* Try it *
State how many lines in the items below contain the word "Sanders", giving only the number.
· · · · · · ·
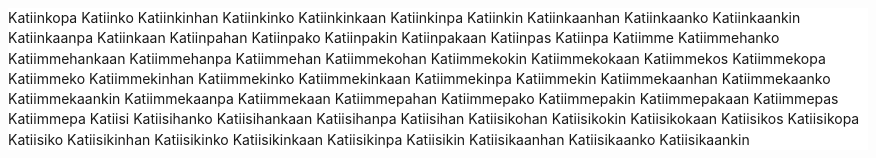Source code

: Katiinkopa
Katiinko
Katiinkinhan
Katiinkinko
Katiinkinkaan
Katiinkinpa
Katiinkin
Katiinkaanhan
Katiinkaanko
Katiinkaankin
Katiinkaanpa
Katiinkaan
Katiinpahan
Katiinpako
Katiinpakin
Katiinpakaan
Katiinpas
Katiinpa
Katiimme
Katiimmehanko
Katiimmehankaan
Katiimmehanpa
Katiimmehan
Katiimmekohan
Katiimmekokin
Katiimmekokaan
Katiimmekos
Katiimmekopa
Katiimmeko
Katiimmekinhan
Katiimmekinko
Katiimmekinkaan
Katiimmekinpa
Katiimmekin
Katiimmekaanhan
Katiimmekaanko
Katiimmekaankin
Katiimmekaanpa
Katiimmekaan
Katiimmepahan
Katiimmepako
Katiimmepakin
Katiimmepakaan
Katiimmepas
Katiimmepa
Katiisi
Katiisihanko
Katiisihankaan
Katiisihanpa
Katiisihan
Katiisikohan
Katiisikokin
Katiisikokaan
Katiisikos
Katiisikopa
Katiisiko
Katiisikinhan
Katiisikinko
Katiisikinkaan
Katiisikinpa
Katiisikin
Katiisikaanhan
Katiisikaanko
Katiisikaankin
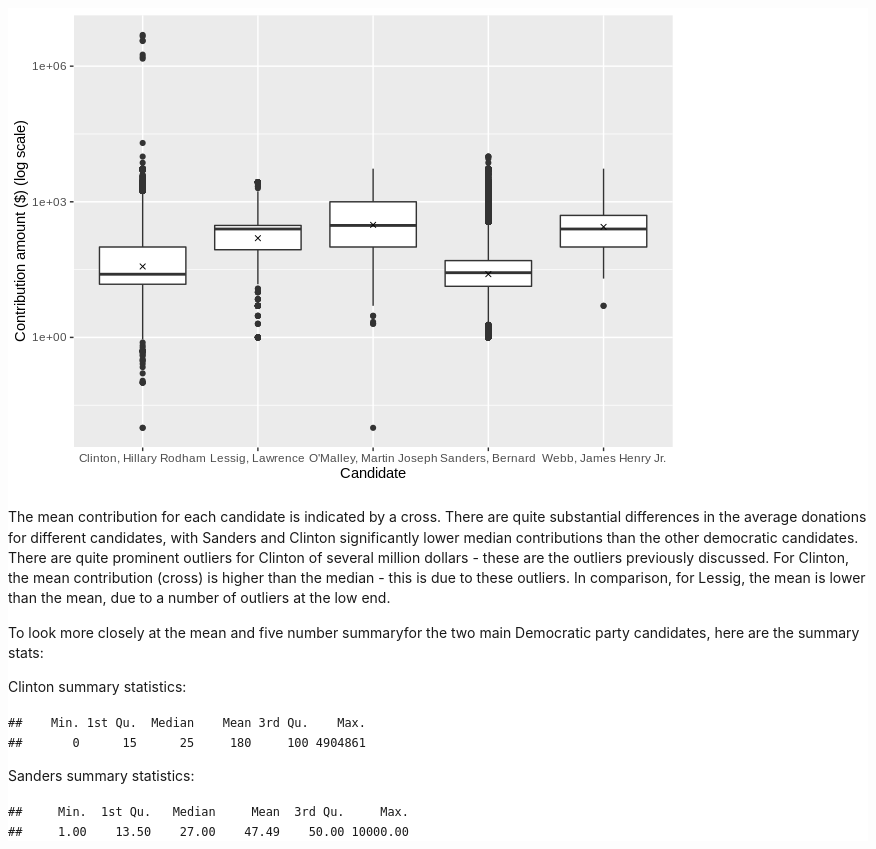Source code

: ![](dand_t2p2_campaign_finance_files/figure-markdown_github/BivPlots_DemsPrim_boxplot-1.png)

The mean contribution for each candidate is indicated by a cross. There
are quite substantial differences in the average donations for different
candidates, with Sanders and Clinton significantly lower median
contributions than the other democratic candidates. There are quite
prominent outliers for Clinton of several million dollars - these are
the outliers previously discussed. For Clinton, the mean contribution
(cross) is higher than the median - this is due to these outliers. In
comparison, for Lessig, the mean is lower than the mean, due to a number
of outliers at the low end.

To look more closely at the mean and five number summaryfor the two main
Democratic party candidates, here are the summary stats:

Clinton summary statistics:

    ##    Min. 1st Qu.  Median    Mean 3rd Qu.    Max. 
    ##       0      15      25     180     100 4904861

Sanders summary statistics:

    ##     Min.  1st Qu.   Median     Mean  3rd Qu.     Max. 
    ##     1.00    13.50    27.00    47.49    50.00 10000.00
· · · · · · ·
* Your solution *
2